ITV News Sports Editor Steve Scott sits down with Gareth Southgate for all the details on the Euros 2020
England players will be required to live in a bubble, away from their families, to ensure the Euro 2020 tournament is Covid-safe, football manager Gareth Southgate said after announcing the 33 players in his provisional squad.
The football manager also suggested playing in semi-full stadiums, due to the pandemic, could affect players' decision-making during games.
Explaining the Euro 2020 Covid rules that involve the England squad living together in a bubble, he said "some players will find it easier than others".
England football manager Gareth Southgate explains the Covid rules for Euro 2020
Asked whether players will be able to see their families during the tournament in order to boost morale, he said: "That's a little bit more difficult.
"That's part of the reason why we always give them time with their families before the tournament.
"Once we're into the tournament itself, UEFA have basically said we've got to stay within a bubble. So we've got to make that atmosphere as relaxed as we can."
"We're asking them to give a lot of themselves for that time away from the family," he continued, "and we've got to recognise some players will find it easier than others."
'The atmosphere makes a difference,' says Southgate
Although there is still uncertainty over the stadium capacity at games, Southgate admitted some players "will react well (to semi-full stadiums) and some might struggle with it".
He said: "We've seen already stadiums that are a quarter full. The atmosphere makes a difference to the intensity of the games and the decision-making of the players.
"So, that is an aspect where some guys have made their England debuts and never played in front of a crowd, which has been heartbreaking to see them make those big match debuts and not be able to play in front of their family, not be able to play in front of a crowd."
Euro final is 'a million miles away', but it is an aim for England says Southgate
Asked about his ambitions for the Euro 2020, which had been delayed a year, he said: "The first thing is to get this squad selected, get the first week good positive preparation, then how do we get out of the group and we go from there.
"And we've always got to chunk those aims and ambitions into bitesize lumps, if you like.
"We're not thinking about the final now, it's a million miles away. Of course it's an aim for us but we've got a lot of difficult games to get there.

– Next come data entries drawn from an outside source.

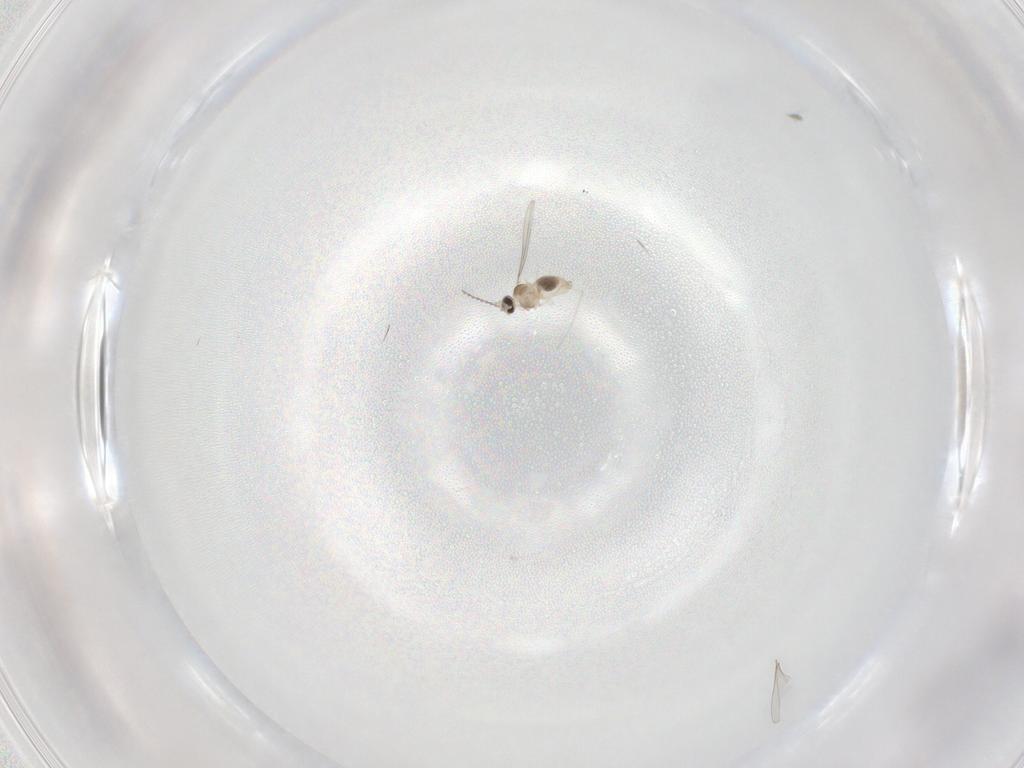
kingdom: Animalia
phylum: Arthropoda
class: Insecta
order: Diptera
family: Cecidomyiidae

He stressed that the key to England's success was consistency: "We've had a consistent level of performance. What we need to do is back up the big wins we've had against the likes of Spain and Belgium and to win a tournament, we're going to have to do that consistently to win those big matches, and that's the next challenge for us.
Delay in deciding England squad
Southgate is still in the process of selecting his 26-man team, with his final decision due next Tuesday, June 1.
Explaining the delay, he said: "We knew we had these European finals coming with 12 players, add another couple of injuries over the weekend to that.
"And we just felt there were so many complications and so many issues we weren't totally clear on that we will all have a clearer picture in the next couple of days, and certainly in the next seven days.
"Sometimes when you're making decisions, to give yourself time if you've got time is an important thing to do."
The issues are compounded by the fact that there is "a little bit less preparation time than for previous tournaments", Southgate said.
He added: "I've talked to some other managers in the tournament and they're sort of giggling to themselves the problem we've got and thanking their stars it's not them, really."
'We want to help our country put a smile on people's faces'
But most importantly, the England manager said he hopes to "help our country put a smile on people's faces" as they watch their national team compete in the Euros.
He said: "We know what our country has lived through. We know how fabulous it has been to see supporters back in stadiums and what a lift that's given to the games. It's another sign that we're heading back on a good path."